[begin ENTRIES]

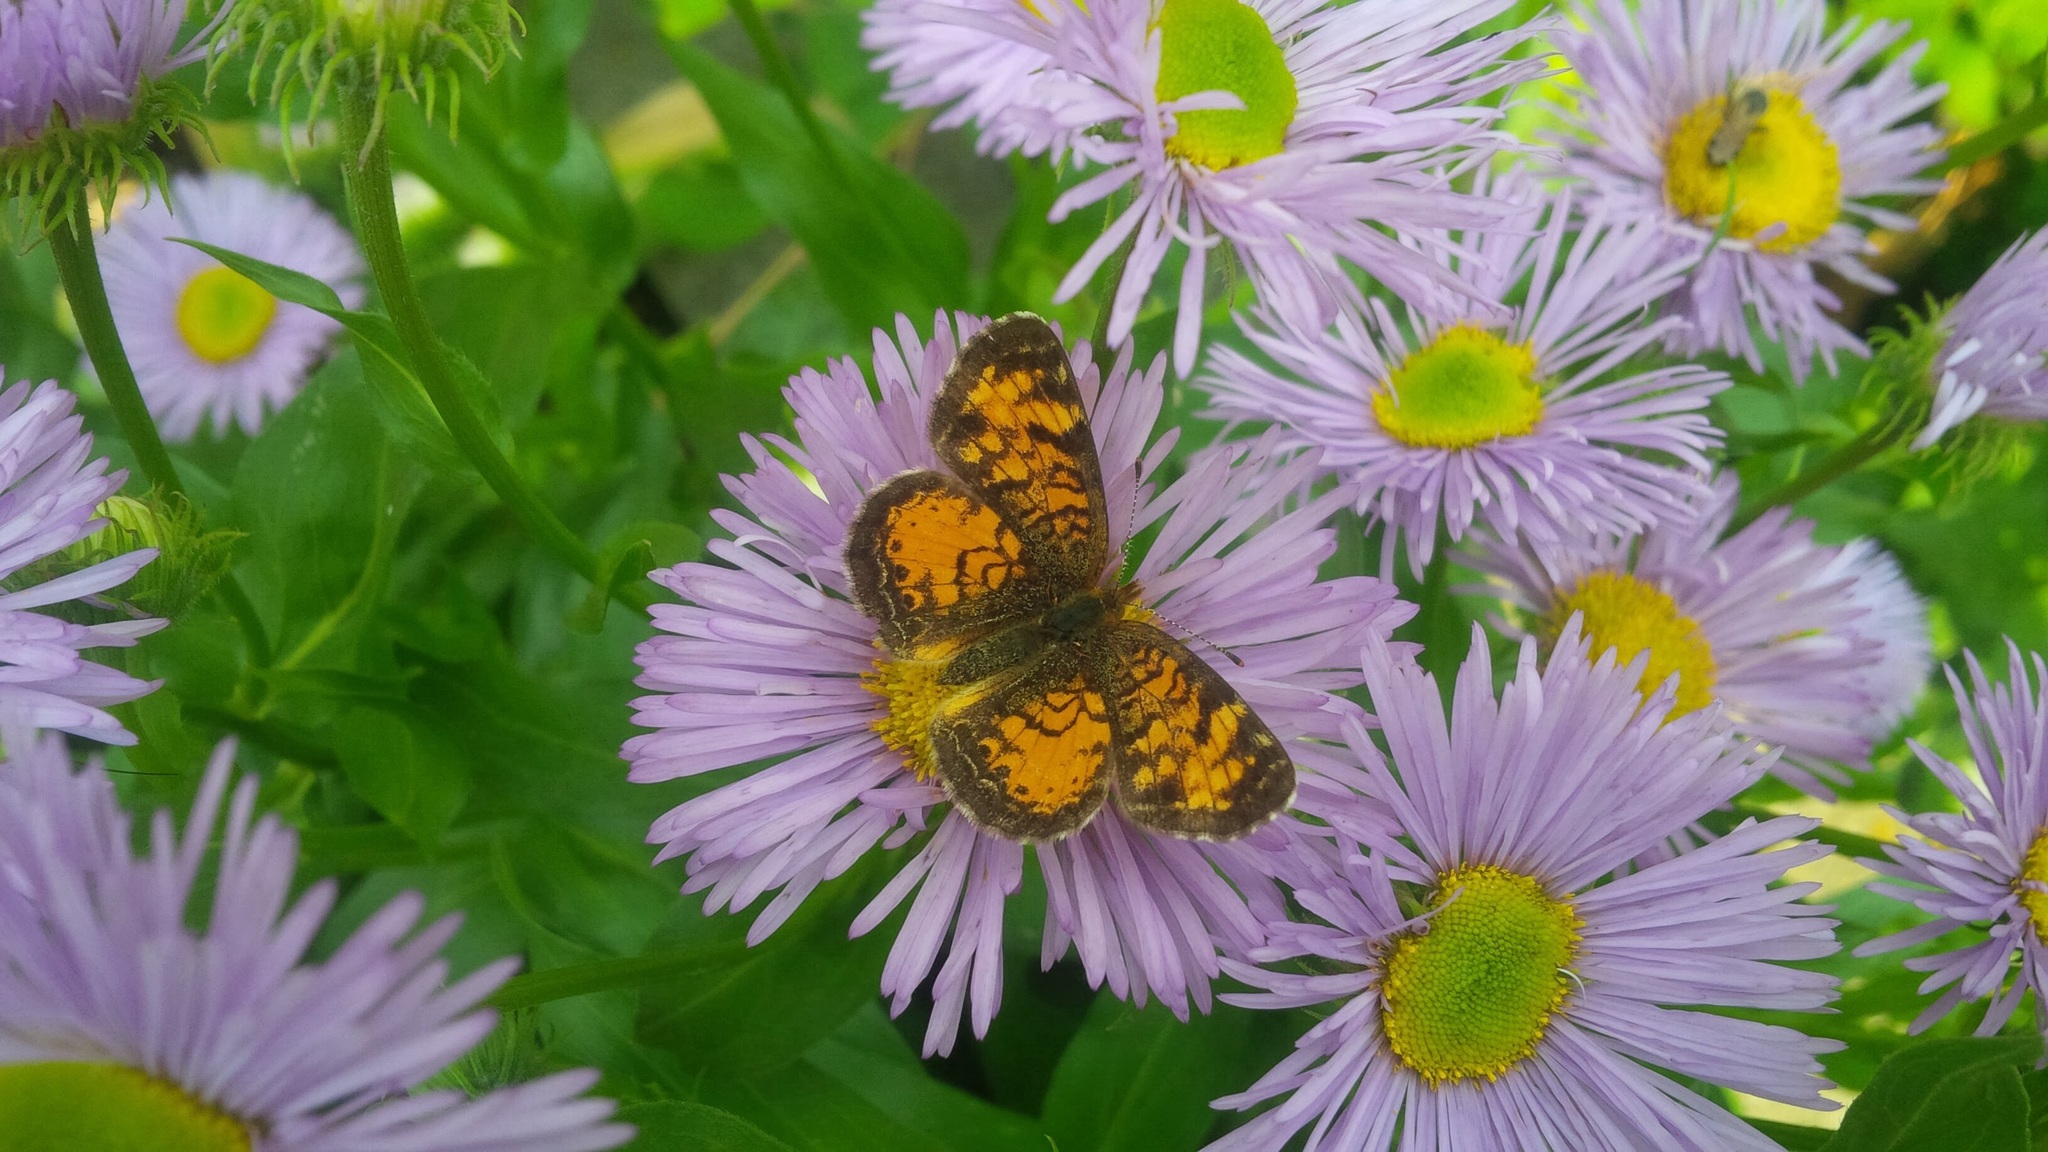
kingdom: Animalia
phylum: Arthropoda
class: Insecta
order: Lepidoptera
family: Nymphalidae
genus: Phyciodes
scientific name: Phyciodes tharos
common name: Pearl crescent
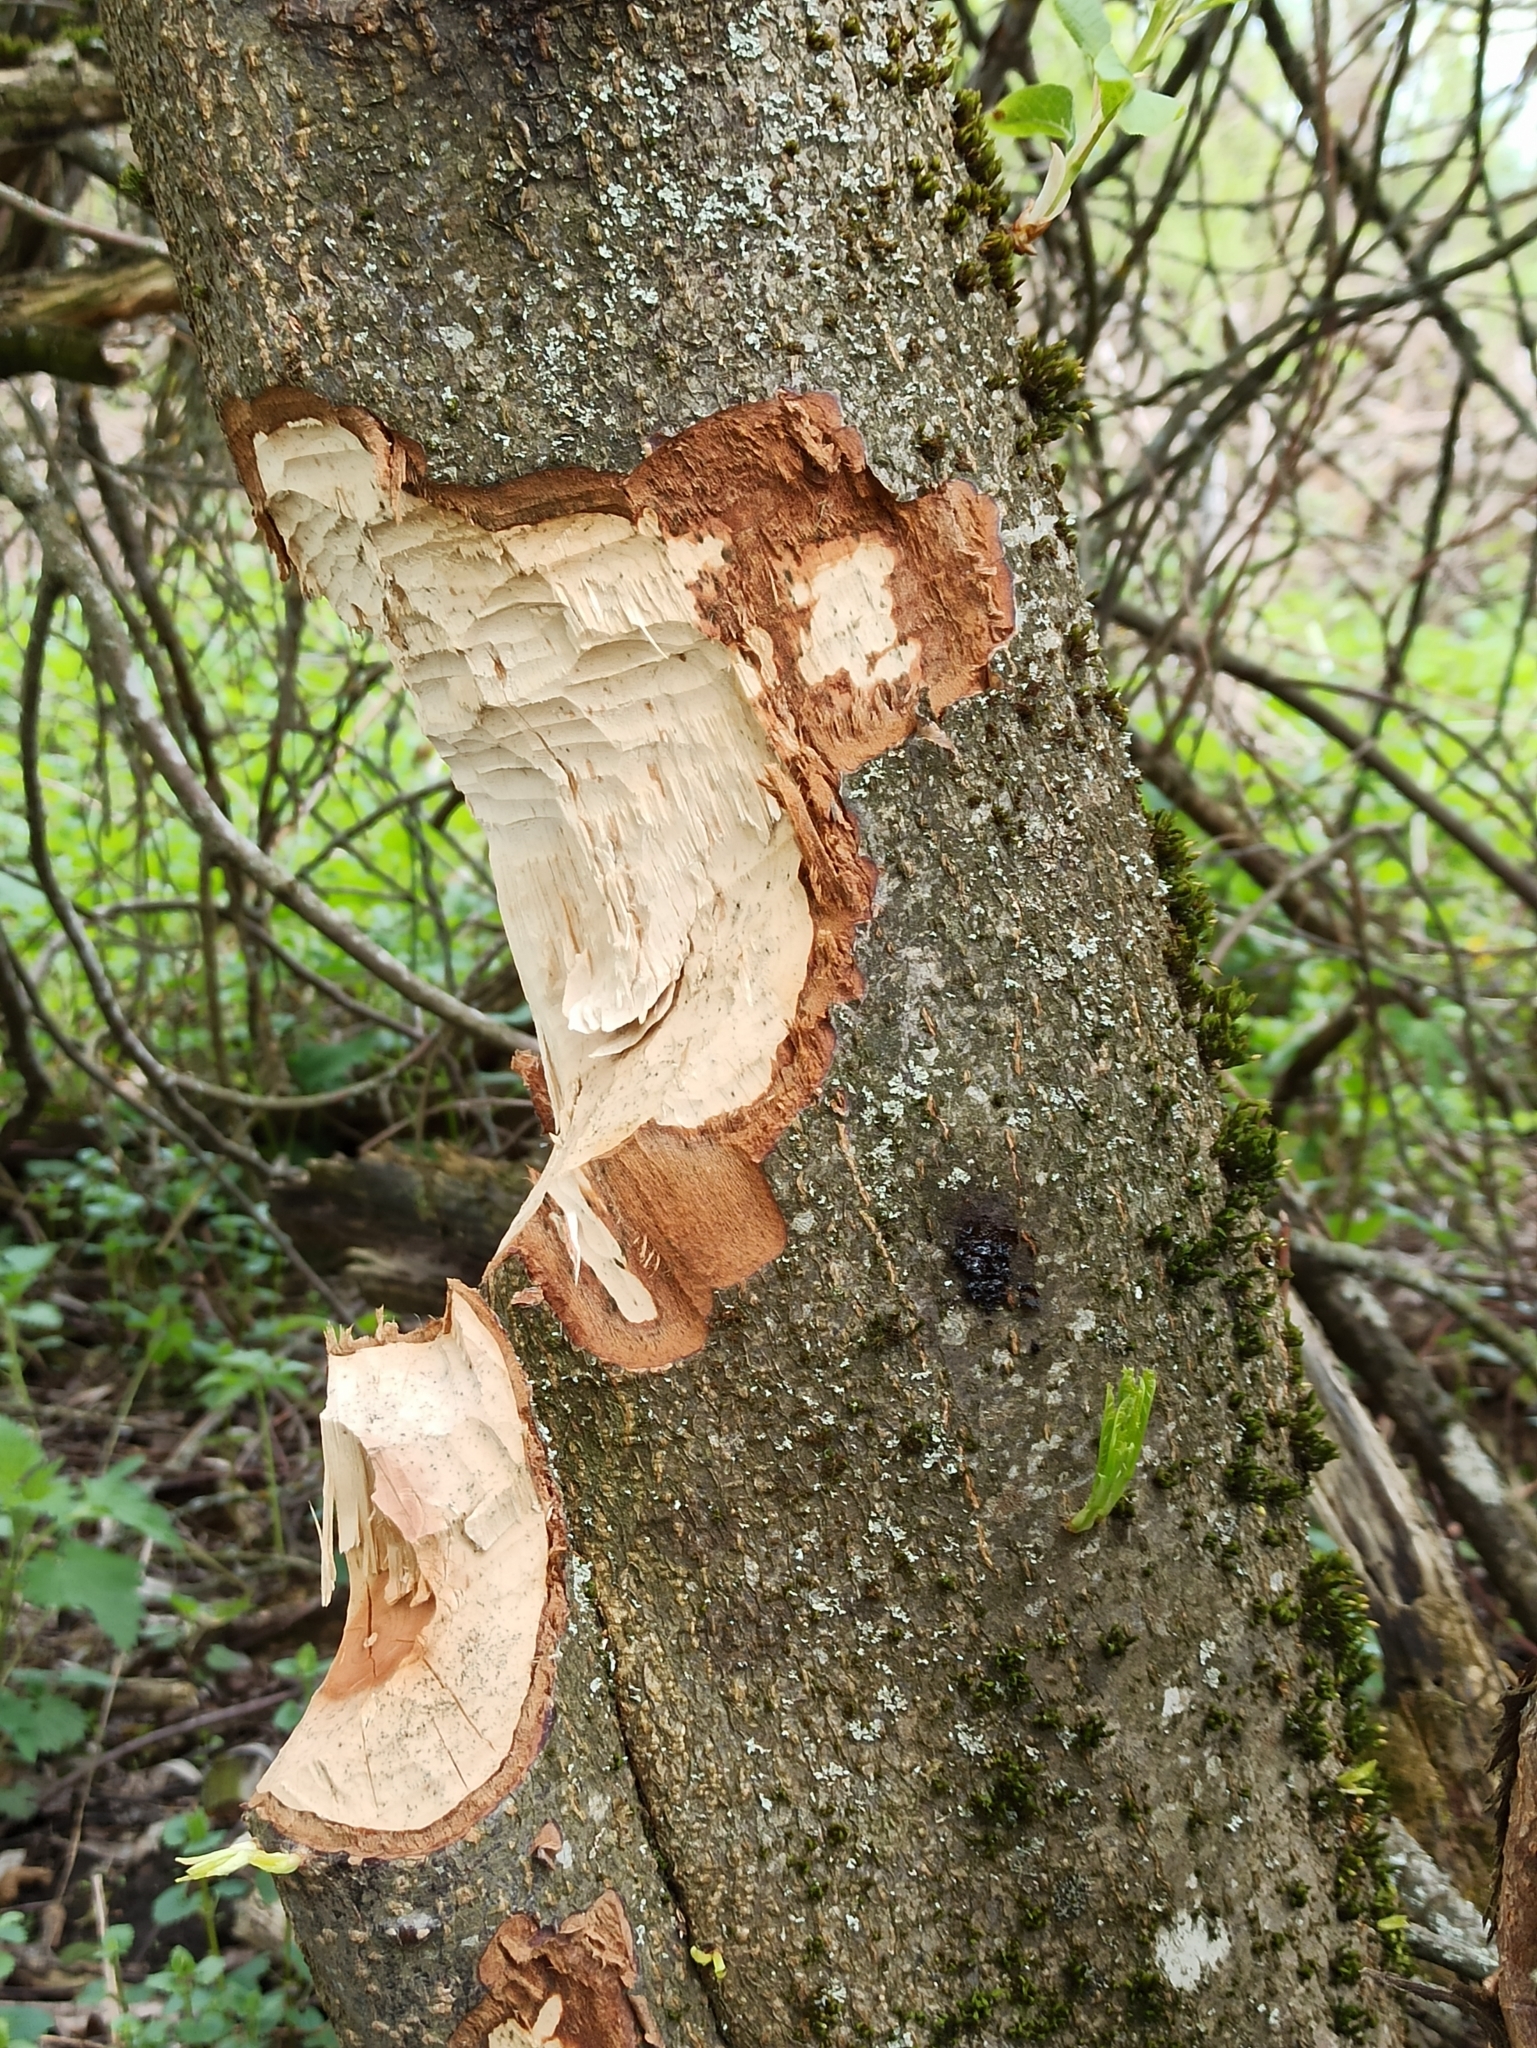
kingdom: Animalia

[end ENTRIES]

WORK TO COMPLETE = Copy every text line of all the records above word for word, leaving out the pictures.

FULL SOLUTION =
kingdom: Animalia
phylum: Arthropoda
class: Insecta
order: Lepidoptera
family: Nymphalidae
genus: Phyciodes
scientific name: Phyciodes tharos
common name: Pearl crescent
kingdom: Animalia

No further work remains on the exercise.